Richard Galliano, Paolo Fresu et Jan Lundgren se sont réunis il y a vingt ans pour une série de concerts, et le fruit de ce travail est devenu un projet qui dure : Mare Nostrum Trio. Cette année, ils sortaient leur quatrième album, Mare Nostrum IV, et se rendaient au Grand Théâtre de Provence pour faire découvrir au public aixois leur musique teintée de folk, à l’inspiration classique et toujours jazz.
Un trio aux trois nationalités différentes – suédoise, française et italienne – et un effectif inhabituel pour le jazz : accordéon, piano, trompette et bugle – sans batterie. Un jazz qui mêle mélancolie nordique avec la une chaleur méditerranéenne, une musique qui traverse l’Europe, et ses sensibilités. Le répertoire y est alimenté par chaque musicien de leurs compositions mais aussi de quelques reprises, comme Les moulins de mon cœur de Michel Legrand, La Vie en Rose qui conclue le concert avec une salle qui le reprend en chœur.
Dans l’ensemble, le jazz du groupe, reste dans une atmosphère suave, lisse, une ambiance rêveuse qui renvoie à des scènes de films rétro, des ballades sur les quais de Seine. Parfois, restant un peu trop en surface, les sonorités de ces instruments peinent à exprimer davantage de profondeur. Mais quelques morceaux font jaillir des pépites auditives comme les compositions atmosphériques de Richard Galliano sur Belle-Île en mer ou Aurore, enchaînées l’une à la suite de l’autre.

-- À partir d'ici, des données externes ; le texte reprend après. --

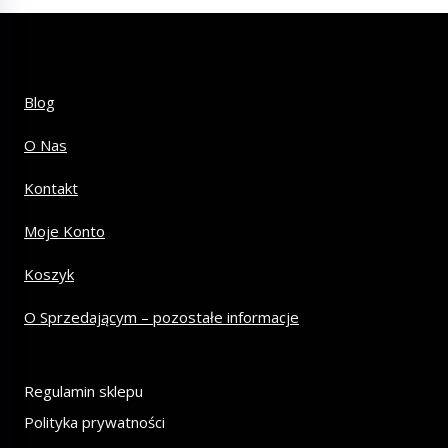
Blog
O Nas
Kontakt
Moje Konto
Koszyk
O Sprzedającym – pozostałe informacje
Regulamin sklepu
Polityka prywatności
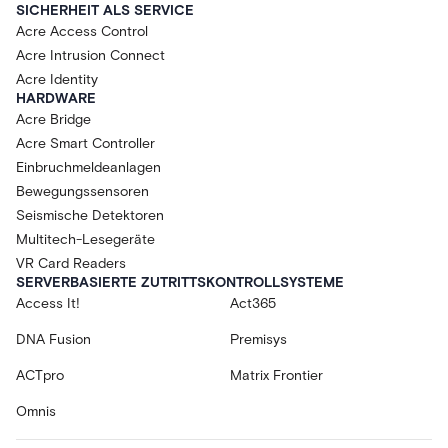
SICHERHEIT ALS SERVICE
Acre Access Control
Acre Intrusion Connect
Acre Identity
HARDWARE
Acre Bridge
Acre Smart Controller
Einbruchmeldeanlagen
Bewegungssensoren
Seismische Detektoren
Multitech-Lesegeräte
VR Card Readers
SERVERBASIERTE ZUTRITTSKONTROLLSYSTEME
Access It!
Act365
DNA Fusion
Premisys
ACTpro
Matrix Frontier
Omnis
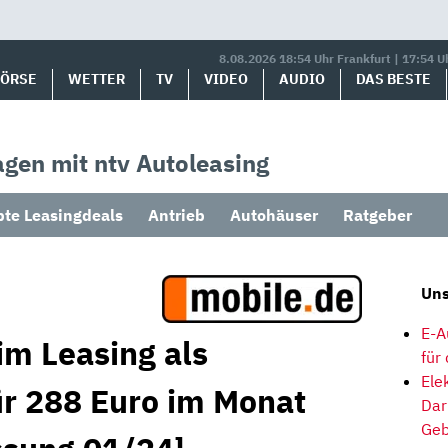
8.08.2026 18:54 Uhr Frankfurt | 17:54 U
BÖRSE
WETTER
TV
VIDEO
AUDIO
DAS BESTE
gen mit ntv Autoleasing
bte Leasingdeals
Antrieb
Autohäuser
Ratgeber
Uns
E-A
im Leasing als
für
Ele
r 288 Euro im Monat
Dar
Geb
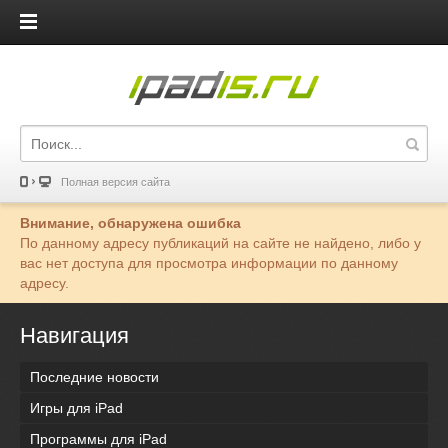
iPadis.ru
Полная версия сайта
Внимание, обнаружена ошибка
По данному адресу публикаций на сайте не найдено, либо у
вас нет доступа для просмотра информации по данному
адресу.
Навигация
Последние новости
Игры для iPad
Программы для iPad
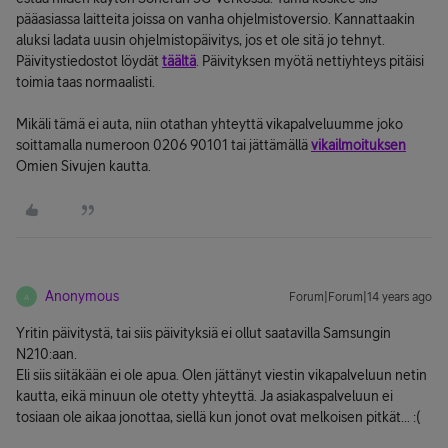
pääasiassa laitteita joissa on vanha ohjelmistoversio. Kannattaakin
aluksi ladata uusin ohjelmistopäivitys, jos et ole sitä jo tehnyt.
Päivitystiedostot löydät
täältä
. Päivityksen myötä nettiyhteys pitäisi
toimia taas normaalisti.
Mikäli tämä ei auta, niin otathan yhteyttä vikapalveluumme joko
soittamalla numeroon 0206 90101 tai jättämällä
vikailmoituksen
Omien Sivujen kautta.
Anonymous
Forum|Forum|14 years ago
A
Yritin päivitystä, tai siis päivityksiä ei ollut saatavilla Samsungin
N210:aan.
Eli siis siitäkään ei ole apua. Olen jättänyt viestin vikapalveluun netin
kautta, eikä minuun ole otetty yhteyttä. Ja asiakaspalveluun ei
tosiaan ole aikaa jonottaa, siellä kun jonot ovat melkoisen pitkät... :(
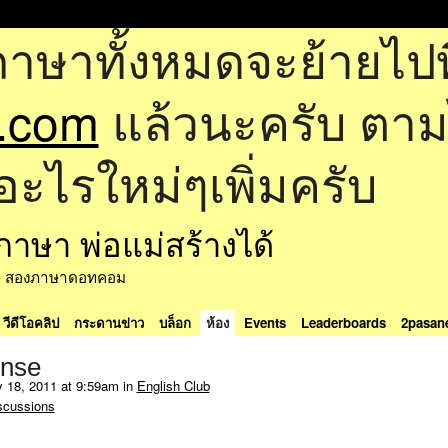
ภาษาทั้งหมดจะย้ายไปที
.com
แล้วนะครับ ตามไป
อะไรใหม่ๆเพิ่มครับ
ด้ - สองภาษาดอทคอม
วีดีโอคลิป
กระดานข่าว
บล็อก
ห้อง
Events
Leaderboards
2pasan
ense
 18, 2011 at 9:59am in
English Club
scussions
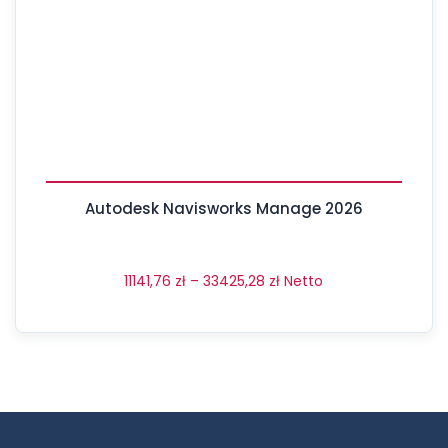
Autodesk Navisworks Manage 2026
11141,76
zł
–
33425,28
zł
Netto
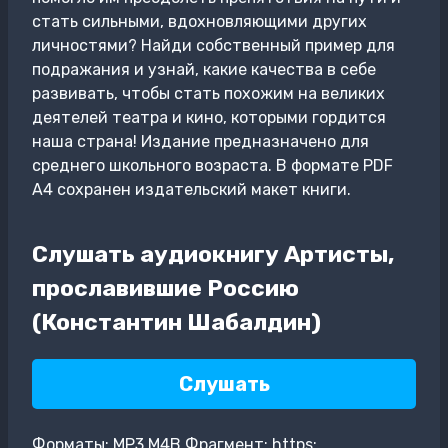
стать сильными, вдохновляющими других
личностями? Найди собственный пример для
подражания и узнай, какие качества в себе
развивать, чтобы стать похожим на великих
деятелей театра и кино, которыми гордится
наша страна! Издание предназначено для
среднего школьного возраста. В формате PDF
A4 сохранен издательский макет книги.
Слушать аудиокнигу Артисты,
прославившие Россию
(Константин Шабалдин)
Слушать
Форматы: MP3,M4B Фрагмент: https:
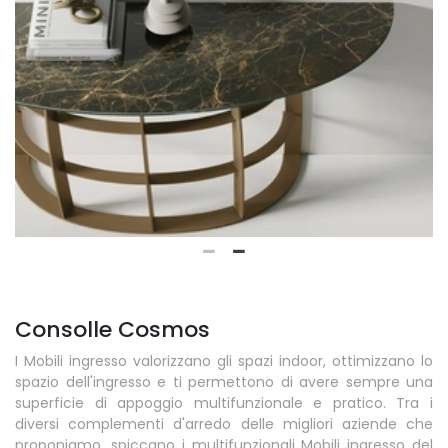
Consolle Cosmos
I Mobili ingresso valorizzano gli spazi indoor, ottimizzano lo
spazio dell'ingresso e ti permettono di avere sempre una
superficie di appoggio multifunzionale e pratico. Tra i
diversi complementi d'arredo delle migliori aziende che
proponiamo, spiccano i multifunzionali Mobili ingresso del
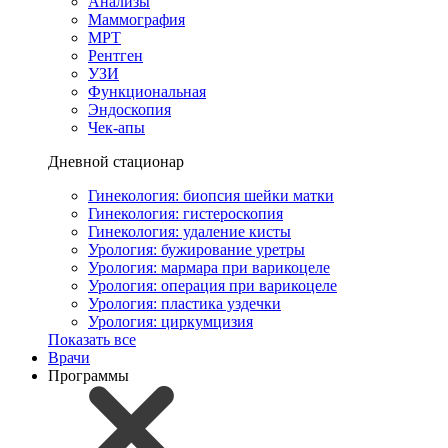
Анализы
Маммография
МРТ
Рентген
УЗИ
Функциональная
Эндоскопия
Чек-апы
Дневной стационар
Гинекология: биопсия шейки матки
Гинекология: гистероскопия
Гинекология: удаление кисты
Урология: бужирование уретры
Урология: мармара при варикоцеле
Урология: операция при варикоцеле
Урология: пластика уздечки
Урология: циркумцизия
Показать все
Врачи
Программы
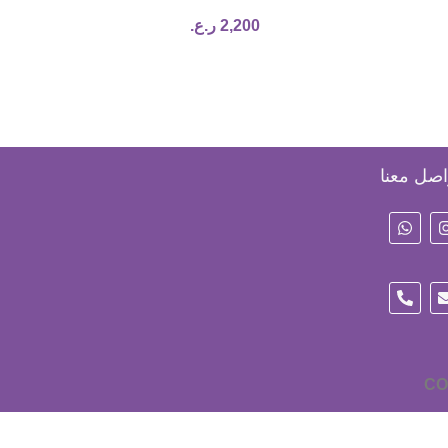
2,200
ر.ع.
اصل معنا
CO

Il y a le souffle dans le coffre de l’accordéon, comme les vagues de la mer, ce vibrato, aussi qui donne un effet presque synthé à l’instrument. Paolo Fresu claque un rythme sur le bord de sa bugle et Jan Lundgren effleure les cordes dans le coffre du piano. Peu à peu une mélodie émerge, folklorique et entraînante, elle se transforme, de plus en plus crescendo jusqu’à éclore en ébullition jazz, pleine de variantes, et même une petite référence joyeuse à Hey Jude qui saisit le public.
LAVINIA SCOTT
Concert donné le 27 janvier au Grand Théâtre de Provence, Aix-en-Provence.